À l'instar des vampires qui brillent au soleil, des seaux d'eau glacée et des photos dénudées de Jennifer Lawrence, les Zombies sont aujourd'hui un phénomène de société, connu et assimilé de tous. En revanche, en ce qui concerne le message caché derrière cet avatar de morts-vivants décérébrés, il reste encore du chemin à faire et il faudra d'avantage se tourner vers la dernière merveille de Jim Jarmusch au cinéma que vers une BD pour le trouver. Ainsi, ce que Mad Movies n'hésite pas à nous présenter comme "l'adaptation du film culte" (on vous arrête tout de suite, c'est faux) se transforme finalement en vague modernisation du premier niveau de reflexion du film (qui mérite d'être analysé pour être compris), celui d'une vague invasion Zombie. Pas d'histoires de difficultés rencontrées par les communautés auto-formées pour résister aux morts vivants par milliers, simplement un autre point de vue sur un quotidien inéxorablement changé.  Certes, à l'instar de Romero, cette invasion est propre à développer autre chose que les chorégraphies anti-climatiques de morts qui marchent, mais là où le film de 1968 offrait une vibrante critique d'un système capitaliste qui n'aura eu de cesse de s'empirer depuis, Istin transforme l'essence de sa narration en film catastrophe classique, où une famille divisée devra tout faire pour se retrouver au milieu des macchabées, tout en faisant la rencontre d'un trombinoscope de personnages secondaires plus ou moins hauts en couleur.  Évidemment, je ne doute pas du fait que le scénariste ait saisi la véritable pensée de Romero (qui n'offre qu'une porte vers la reflexion, son franchissement étant l'affaire des efforts produits par chacun), et il est d'autant plus dommage de voir de vraies bonnes idées partir en fumée en raison d'un traitement qui me paraît un peu biaisé.

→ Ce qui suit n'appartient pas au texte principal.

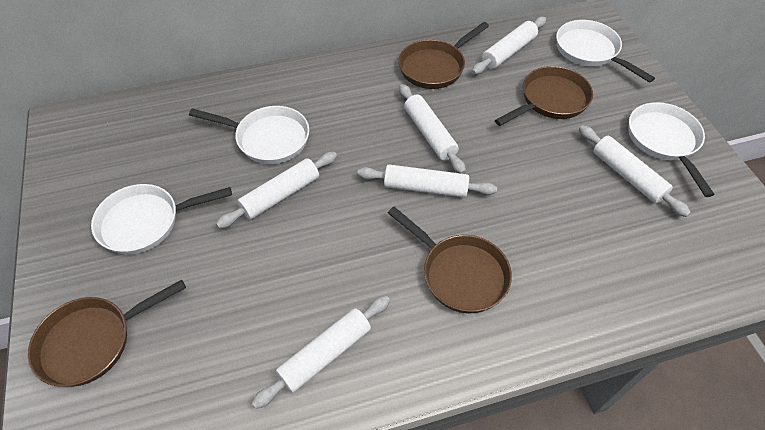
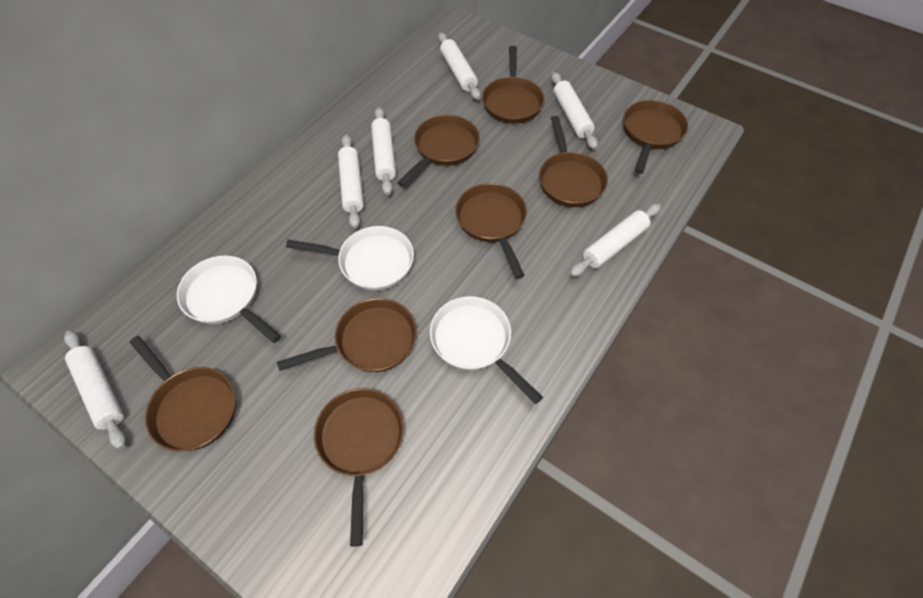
brown pan: 4 -> 8
white pan: 4 -> 3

Pêle-mêle, on notera par exemple qu'ajouter un background au personnage de Lizbeth est une belle trouvaille, mais que celle-ci est un peu gâchée par le manque d'empathie éprouvé pour l'héroïne du titre. Autre idée forte : réécrire de façon moderne la catastrophe offre quelques sourires bienvenus, notamment lorsque les héros sortent leurs téléphones portables pour se tirer d'affaire, mais c'est davantage une qualité cosmétique qu'une véritable richesse pour la BD.

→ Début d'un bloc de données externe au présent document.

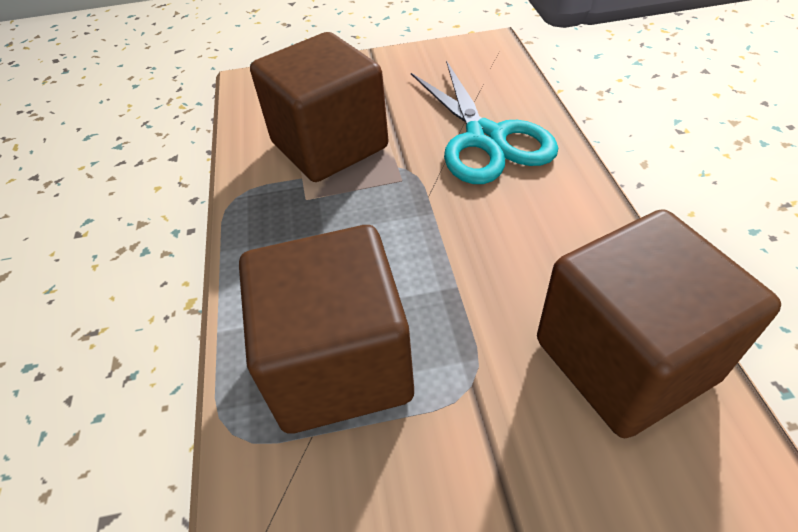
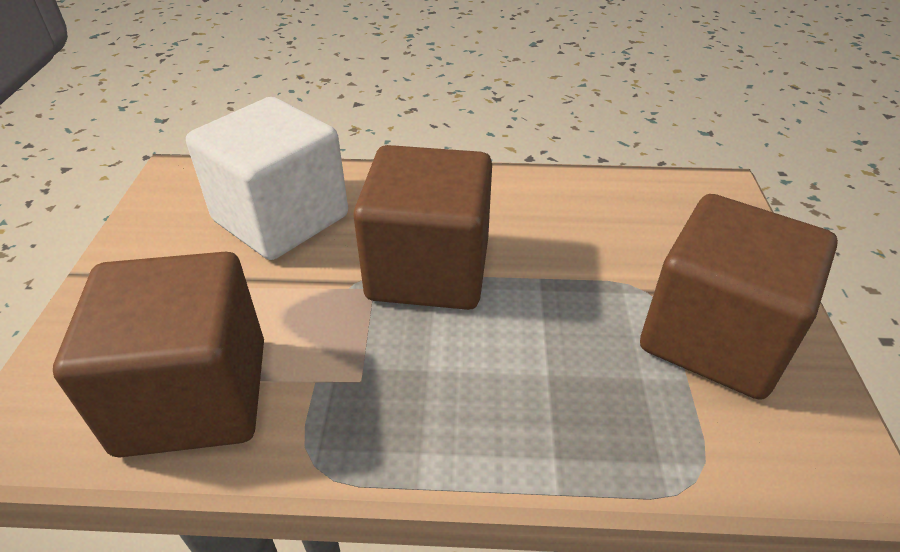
turquoise scissors: 1 -> 0
white cube: 0 -> 1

Du côté du dessin en revanche, on notera qu'Elia Bonetti brille grâce au format agrandi de la BD, lui qui nous rappelle presque Adi Granov dans certains plans et qui, surtout, apporte un background plus américain à son découpage et à sa narration. Particulièrement à l'aise avec les natures mortes et les paysages désolés, l'Italien offre de vraies belles planches (avares en détails toutefois, notamment dans les séquences d'intérieurs) et parvient à offrir suffisamment de vie à ses cases pour renforcer l'aspect cinématographique inhérent au titre. Malheureusement, quelques cases bâclées sont aussi à noter, même s'il s'agit ici simplement de pigner.

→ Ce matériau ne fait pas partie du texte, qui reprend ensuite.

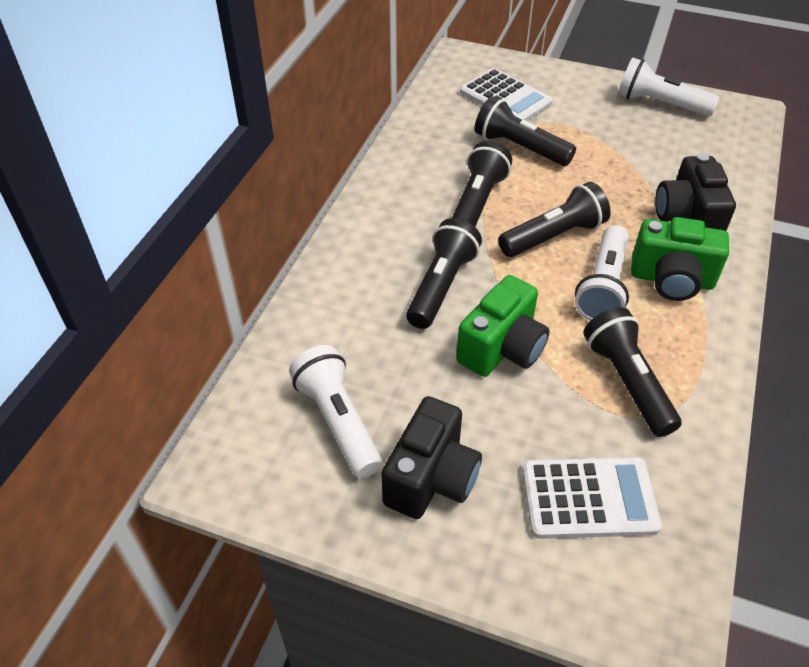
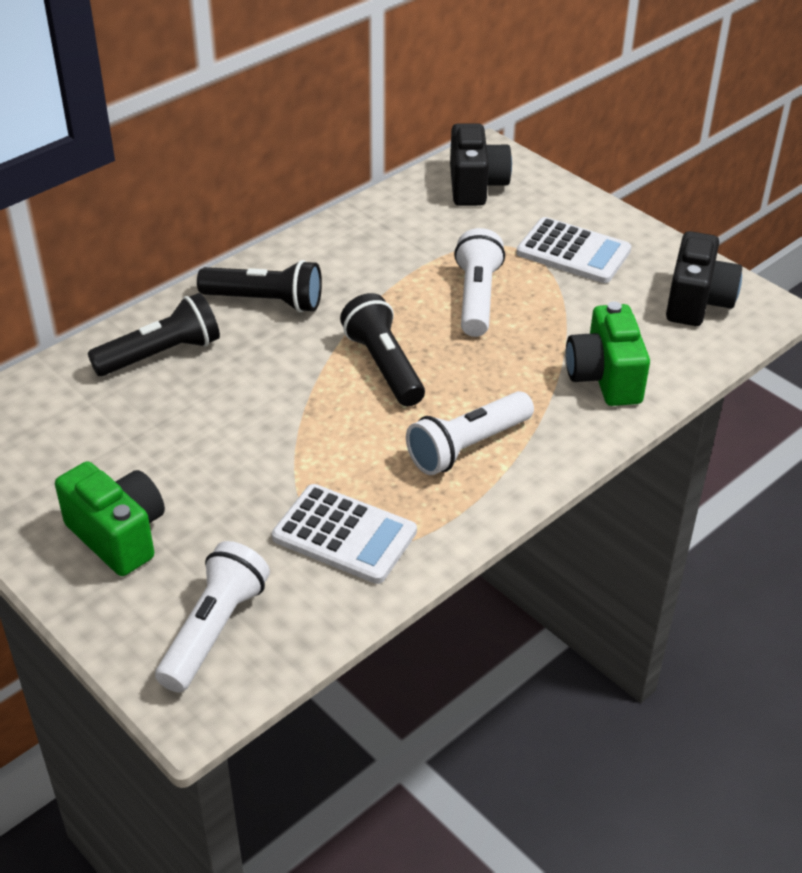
black flashlight: 5 -> 3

(Vraiment très) Loin d'être l'adaptation du film culte de George Romero malgré ce qu'annoncent la couverture et un Mad Movies qui nous surprend (à la gorge) par une telle affirmation, La Nuit des Morts-Vivants offre un regard plus premier degré à l'épidémie Zombie imaginée par Romero & Russo il y a 46 ans maintenant. Réservé aux aficianados de Zombies jamais rassasiés (et qui trouveront des clins d'oeil à Shaunt of the Dead, 28 jours plus tard et j'en passe), le titre a le mérite de divertir et les auteurs de faire convenablement leur travail, sans jamais parvenir à saisir l'essence de ce qui a fait de son homonyme au cinéma un classique sans précédent.